As a partner of American Airlines, Etihad Guest requires just 50,000 miles for a one-way business-class ticket between Europe and North America. Taxes are also reasonable at just $44 each way. Short of actually flying Etihad, you can accrue miles by transferring them from your Citi ThankYou or Amex Membership Rewards accounts.
Related reading: The ultimate guide to Amex Membership Rewards
In total, this trip will set me back around 387,200 points/miles and around $121 out of pocket. For a nearly two-week trip, that’s an incredible value. Of course, all this depends on when things go back to normal and assumes that award redemption rates and prices don’t change. But if there’s one thing I’ve learned it’s to be flexible, which is why I always keep a healthy stash of transferable points. So if, for example, Virgin Atlantic doesn’t work out in the fall, there are dozens of other airline partners I can transfer my points to:
- Flight from Sacramento to New York = 8,700 points + $5.60
- Flight from New York to London = 10,000 Virgin Atlantic Flying Club miles + $70.60
- New Caledonian Sleeper = $290 (offset by cash-back rewards)

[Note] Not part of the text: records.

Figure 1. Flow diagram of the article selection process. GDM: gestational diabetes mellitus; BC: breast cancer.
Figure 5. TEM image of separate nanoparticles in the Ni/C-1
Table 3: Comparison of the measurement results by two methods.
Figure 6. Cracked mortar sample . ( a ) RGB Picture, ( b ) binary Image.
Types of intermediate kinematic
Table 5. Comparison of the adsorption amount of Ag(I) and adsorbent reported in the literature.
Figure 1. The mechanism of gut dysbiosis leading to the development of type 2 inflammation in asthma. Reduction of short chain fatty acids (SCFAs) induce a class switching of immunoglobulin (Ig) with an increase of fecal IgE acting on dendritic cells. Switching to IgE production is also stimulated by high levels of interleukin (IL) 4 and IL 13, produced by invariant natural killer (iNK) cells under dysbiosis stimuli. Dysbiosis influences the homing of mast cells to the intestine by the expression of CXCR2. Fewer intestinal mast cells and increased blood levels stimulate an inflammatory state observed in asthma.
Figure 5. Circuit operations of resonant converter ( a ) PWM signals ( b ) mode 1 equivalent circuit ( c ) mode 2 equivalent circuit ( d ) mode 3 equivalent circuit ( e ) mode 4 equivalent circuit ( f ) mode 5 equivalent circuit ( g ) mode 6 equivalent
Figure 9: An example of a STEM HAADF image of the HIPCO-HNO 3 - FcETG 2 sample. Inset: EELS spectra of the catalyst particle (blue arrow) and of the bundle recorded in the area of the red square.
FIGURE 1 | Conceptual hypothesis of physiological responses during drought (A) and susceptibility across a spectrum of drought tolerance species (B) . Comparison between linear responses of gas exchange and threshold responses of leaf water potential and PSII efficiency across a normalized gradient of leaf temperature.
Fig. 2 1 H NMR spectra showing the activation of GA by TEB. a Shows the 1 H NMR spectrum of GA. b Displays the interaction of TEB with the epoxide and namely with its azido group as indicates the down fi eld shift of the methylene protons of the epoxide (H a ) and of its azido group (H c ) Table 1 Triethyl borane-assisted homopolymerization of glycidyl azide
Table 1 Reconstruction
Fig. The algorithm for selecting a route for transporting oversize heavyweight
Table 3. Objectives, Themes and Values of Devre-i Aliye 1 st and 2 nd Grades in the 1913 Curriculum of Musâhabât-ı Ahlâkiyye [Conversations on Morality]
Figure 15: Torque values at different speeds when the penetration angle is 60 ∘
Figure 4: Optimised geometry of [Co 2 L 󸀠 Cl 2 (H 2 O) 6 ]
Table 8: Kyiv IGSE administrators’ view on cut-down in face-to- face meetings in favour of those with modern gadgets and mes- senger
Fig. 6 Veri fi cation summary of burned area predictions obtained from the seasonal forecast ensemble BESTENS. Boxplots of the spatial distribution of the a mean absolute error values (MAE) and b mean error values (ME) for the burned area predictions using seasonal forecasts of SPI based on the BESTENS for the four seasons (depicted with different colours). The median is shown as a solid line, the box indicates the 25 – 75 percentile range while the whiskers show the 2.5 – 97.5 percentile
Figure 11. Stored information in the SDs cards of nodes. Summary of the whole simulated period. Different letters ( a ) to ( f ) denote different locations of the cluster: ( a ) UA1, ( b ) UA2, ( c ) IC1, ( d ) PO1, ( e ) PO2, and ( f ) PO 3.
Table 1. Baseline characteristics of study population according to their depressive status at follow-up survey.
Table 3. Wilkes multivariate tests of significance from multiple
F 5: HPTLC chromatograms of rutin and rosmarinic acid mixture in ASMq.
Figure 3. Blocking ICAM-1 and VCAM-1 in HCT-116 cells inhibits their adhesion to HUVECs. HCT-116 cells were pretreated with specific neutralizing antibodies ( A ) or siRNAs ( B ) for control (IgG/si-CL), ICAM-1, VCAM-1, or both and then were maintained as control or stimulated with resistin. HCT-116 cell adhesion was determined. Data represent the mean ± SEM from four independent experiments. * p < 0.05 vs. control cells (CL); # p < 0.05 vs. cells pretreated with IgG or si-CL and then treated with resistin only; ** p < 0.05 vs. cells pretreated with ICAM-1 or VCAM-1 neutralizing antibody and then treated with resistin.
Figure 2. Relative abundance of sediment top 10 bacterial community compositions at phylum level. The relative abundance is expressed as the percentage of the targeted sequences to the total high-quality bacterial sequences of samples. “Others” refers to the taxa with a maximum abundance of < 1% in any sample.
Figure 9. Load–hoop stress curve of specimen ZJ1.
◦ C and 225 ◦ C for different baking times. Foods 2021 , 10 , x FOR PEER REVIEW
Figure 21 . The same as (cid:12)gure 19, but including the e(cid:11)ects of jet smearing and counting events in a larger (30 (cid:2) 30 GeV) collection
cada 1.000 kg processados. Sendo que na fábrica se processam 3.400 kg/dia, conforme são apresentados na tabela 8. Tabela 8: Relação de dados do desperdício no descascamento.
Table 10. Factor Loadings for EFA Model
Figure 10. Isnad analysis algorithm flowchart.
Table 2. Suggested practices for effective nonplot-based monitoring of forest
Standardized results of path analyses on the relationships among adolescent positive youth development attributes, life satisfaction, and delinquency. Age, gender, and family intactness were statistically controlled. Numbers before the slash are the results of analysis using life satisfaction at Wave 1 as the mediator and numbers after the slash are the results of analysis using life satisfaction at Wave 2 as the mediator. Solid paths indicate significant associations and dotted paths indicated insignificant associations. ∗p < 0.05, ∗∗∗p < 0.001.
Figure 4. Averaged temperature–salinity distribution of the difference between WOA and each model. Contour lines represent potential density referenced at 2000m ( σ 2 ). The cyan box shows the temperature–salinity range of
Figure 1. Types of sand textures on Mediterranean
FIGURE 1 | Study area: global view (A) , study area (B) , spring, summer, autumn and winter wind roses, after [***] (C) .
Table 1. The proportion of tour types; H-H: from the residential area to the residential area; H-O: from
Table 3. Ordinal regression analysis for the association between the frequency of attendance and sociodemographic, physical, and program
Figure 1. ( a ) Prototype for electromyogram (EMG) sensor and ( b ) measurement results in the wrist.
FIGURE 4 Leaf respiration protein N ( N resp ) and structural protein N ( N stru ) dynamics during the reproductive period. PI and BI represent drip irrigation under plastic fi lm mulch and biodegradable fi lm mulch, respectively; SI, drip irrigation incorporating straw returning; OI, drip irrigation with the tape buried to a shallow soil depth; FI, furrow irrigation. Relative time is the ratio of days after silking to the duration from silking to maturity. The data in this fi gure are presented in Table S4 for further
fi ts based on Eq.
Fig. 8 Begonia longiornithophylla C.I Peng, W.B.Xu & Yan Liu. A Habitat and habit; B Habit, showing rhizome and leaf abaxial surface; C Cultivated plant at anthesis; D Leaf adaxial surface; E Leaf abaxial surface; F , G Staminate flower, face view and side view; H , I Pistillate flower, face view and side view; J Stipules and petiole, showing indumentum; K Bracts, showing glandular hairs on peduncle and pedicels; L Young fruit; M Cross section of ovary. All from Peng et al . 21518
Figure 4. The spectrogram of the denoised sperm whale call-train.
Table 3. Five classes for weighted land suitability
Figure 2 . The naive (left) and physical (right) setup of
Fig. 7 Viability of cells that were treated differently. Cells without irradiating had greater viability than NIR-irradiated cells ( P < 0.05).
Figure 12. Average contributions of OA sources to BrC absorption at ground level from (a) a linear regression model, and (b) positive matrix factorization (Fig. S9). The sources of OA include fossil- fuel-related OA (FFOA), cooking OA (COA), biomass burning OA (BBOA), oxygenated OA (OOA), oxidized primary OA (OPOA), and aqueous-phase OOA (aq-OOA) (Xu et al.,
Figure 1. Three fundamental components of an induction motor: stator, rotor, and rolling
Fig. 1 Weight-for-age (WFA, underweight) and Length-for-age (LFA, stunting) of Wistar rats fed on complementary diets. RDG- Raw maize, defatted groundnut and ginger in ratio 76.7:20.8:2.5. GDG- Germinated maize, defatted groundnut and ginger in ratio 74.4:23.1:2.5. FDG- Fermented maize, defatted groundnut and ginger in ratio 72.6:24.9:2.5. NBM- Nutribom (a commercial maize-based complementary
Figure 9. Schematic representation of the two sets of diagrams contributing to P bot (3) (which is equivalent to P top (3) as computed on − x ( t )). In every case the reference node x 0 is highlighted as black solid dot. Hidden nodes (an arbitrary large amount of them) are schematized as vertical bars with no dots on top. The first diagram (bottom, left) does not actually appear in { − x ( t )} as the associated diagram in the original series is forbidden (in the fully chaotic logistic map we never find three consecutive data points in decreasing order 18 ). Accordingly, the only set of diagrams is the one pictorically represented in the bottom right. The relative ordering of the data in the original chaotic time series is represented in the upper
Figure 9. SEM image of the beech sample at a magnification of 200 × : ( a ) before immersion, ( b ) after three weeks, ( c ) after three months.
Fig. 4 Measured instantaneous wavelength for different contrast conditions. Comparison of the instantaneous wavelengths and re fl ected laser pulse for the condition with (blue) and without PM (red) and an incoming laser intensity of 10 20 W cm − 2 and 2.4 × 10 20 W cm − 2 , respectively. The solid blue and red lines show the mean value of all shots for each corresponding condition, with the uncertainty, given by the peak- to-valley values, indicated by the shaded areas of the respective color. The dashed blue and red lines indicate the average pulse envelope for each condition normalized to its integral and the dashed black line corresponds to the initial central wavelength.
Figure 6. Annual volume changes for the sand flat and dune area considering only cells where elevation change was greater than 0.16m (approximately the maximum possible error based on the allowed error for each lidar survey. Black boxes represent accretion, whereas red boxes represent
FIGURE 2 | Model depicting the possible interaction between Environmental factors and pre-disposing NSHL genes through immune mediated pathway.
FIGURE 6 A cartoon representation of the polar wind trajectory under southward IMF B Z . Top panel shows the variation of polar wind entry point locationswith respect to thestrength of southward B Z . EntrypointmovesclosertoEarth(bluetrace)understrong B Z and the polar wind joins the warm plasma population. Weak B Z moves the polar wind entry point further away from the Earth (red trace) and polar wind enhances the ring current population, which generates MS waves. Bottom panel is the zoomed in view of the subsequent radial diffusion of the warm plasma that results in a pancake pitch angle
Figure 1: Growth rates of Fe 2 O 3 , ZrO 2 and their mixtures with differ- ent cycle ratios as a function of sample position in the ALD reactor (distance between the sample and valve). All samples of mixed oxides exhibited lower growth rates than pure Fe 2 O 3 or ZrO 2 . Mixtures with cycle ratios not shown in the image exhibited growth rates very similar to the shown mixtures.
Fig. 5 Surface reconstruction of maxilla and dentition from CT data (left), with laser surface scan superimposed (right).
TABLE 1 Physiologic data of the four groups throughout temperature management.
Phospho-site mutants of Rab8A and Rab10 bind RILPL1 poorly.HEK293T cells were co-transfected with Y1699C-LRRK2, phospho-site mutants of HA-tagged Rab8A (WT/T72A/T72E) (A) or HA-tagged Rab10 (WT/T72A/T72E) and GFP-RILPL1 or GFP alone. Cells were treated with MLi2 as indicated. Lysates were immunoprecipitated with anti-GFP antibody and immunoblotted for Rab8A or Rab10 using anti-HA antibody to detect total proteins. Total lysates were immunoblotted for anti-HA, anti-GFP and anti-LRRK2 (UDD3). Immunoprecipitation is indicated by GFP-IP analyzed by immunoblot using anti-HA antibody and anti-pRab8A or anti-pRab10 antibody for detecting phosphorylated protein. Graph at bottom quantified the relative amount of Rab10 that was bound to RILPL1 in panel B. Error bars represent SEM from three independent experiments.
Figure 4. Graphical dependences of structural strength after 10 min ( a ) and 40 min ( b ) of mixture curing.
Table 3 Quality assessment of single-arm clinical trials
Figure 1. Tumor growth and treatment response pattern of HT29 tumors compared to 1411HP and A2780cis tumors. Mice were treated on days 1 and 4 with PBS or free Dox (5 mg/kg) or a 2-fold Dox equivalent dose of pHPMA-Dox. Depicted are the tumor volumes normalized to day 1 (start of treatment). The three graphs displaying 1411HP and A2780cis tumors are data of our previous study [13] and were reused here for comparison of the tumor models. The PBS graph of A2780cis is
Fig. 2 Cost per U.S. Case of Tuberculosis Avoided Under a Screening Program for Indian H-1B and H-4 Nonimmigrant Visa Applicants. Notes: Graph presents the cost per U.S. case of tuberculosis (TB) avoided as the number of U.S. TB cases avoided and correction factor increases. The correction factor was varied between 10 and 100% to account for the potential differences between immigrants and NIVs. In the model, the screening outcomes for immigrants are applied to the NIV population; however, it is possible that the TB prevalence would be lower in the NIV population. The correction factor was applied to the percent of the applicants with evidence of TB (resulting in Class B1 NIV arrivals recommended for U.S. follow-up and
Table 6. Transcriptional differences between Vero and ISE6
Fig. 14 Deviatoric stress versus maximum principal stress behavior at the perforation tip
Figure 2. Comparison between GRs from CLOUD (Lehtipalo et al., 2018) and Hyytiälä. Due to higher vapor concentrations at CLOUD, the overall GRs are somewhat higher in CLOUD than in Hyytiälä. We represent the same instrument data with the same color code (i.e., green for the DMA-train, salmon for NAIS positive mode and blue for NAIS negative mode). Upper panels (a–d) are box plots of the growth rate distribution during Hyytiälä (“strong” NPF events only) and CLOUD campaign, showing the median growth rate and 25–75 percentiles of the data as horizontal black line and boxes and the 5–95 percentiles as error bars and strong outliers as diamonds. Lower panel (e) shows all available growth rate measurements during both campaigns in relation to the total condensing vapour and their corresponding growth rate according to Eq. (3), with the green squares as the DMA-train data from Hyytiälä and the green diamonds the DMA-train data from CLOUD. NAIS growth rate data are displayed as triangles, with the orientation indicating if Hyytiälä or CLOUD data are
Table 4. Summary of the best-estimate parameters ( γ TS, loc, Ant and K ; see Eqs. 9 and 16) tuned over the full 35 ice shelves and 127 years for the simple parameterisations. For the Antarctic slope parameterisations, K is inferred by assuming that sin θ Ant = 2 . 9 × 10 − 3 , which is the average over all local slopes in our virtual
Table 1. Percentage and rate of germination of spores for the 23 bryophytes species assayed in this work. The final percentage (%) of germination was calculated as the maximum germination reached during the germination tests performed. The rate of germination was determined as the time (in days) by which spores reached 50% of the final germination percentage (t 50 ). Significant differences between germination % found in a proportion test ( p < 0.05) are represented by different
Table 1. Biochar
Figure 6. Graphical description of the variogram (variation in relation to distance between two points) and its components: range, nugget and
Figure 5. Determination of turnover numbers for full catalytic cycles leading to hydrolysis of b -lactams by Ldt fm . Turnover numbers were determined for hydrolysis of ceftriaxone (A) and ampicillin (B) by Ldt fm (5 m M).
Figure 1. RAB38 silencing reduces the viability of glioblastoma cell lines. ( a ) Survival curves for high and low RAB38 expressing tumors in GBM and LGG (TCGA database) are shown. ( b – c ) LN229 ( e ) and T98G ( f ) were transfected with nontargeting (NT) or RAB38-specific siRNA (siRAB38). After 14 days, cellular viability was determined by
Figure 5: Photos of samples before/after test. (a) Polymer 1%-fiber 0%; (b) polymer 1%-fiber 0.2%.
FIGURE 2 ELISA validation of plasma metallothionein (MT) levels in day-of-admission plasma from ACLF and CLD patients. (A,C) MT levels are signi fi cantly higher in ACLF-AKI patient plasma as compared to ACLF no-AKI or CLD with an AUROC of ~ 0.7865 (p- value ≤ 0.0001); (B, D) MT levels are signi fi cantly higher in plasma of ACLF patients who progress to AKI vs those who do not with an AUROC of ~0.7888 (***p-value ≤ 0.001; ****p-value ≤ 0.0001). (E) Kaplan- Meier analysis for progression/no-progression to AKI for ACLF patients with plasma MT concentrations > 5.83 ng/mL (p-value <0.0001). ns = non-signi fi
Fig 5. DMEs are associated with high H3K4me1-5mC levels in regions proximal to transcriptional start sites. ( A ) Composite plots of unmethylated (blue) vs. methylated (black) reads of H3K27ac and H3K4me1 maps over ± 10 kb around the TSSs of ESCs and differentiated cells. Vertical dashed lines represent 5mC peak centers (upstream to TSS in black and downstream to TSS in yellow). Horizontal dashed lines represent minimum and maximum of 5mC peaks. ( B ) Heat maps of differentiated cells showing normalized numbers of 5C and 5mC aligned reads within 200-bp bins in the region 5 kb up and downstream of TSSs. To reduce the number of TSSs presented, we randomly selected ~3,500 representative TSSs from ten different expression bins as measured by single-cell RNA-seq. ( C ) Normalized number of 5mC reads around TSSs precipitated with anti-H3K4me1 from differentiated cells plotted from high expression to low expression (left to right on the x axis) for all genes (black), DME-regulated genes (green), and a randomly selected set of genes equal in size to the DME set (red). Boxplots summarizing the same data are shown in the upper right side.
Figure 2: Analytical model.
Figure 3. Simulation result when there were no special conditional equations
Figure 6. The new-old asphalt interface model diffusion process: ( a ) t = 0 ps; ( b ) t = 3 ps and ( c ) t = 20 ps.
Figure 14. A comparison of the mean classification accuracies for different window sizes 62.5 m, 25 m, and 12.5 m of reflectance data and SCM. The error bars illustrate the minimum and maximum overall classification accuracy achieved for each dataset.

- Three nights at the Nira Caledonia Hotel = 60,000 points
- Flight from Edinburgh to Dublin = 4,500 miles
- Three nights at the Radisson Dublin 210,000 Radisson points
- Two nights at the Powerscourt Hotel = 44,000 Capital One miles
- Flight from Dublin to San Francisco = 50,000 Etihad Guest miles + $44
Editor’s note: The team at The Points Guy loves to travel, but now is not the time for unnecessary trips. Health officials say the fastest way to return to normalcy is to stop coming in contact with others. That includes ceasing travel. We are publishing travel guides because we should all use this time to think about and plan our next adventures. TPG doesn’t advise booking trips for travel until later this year — and even then, be mindful of cancellation policies.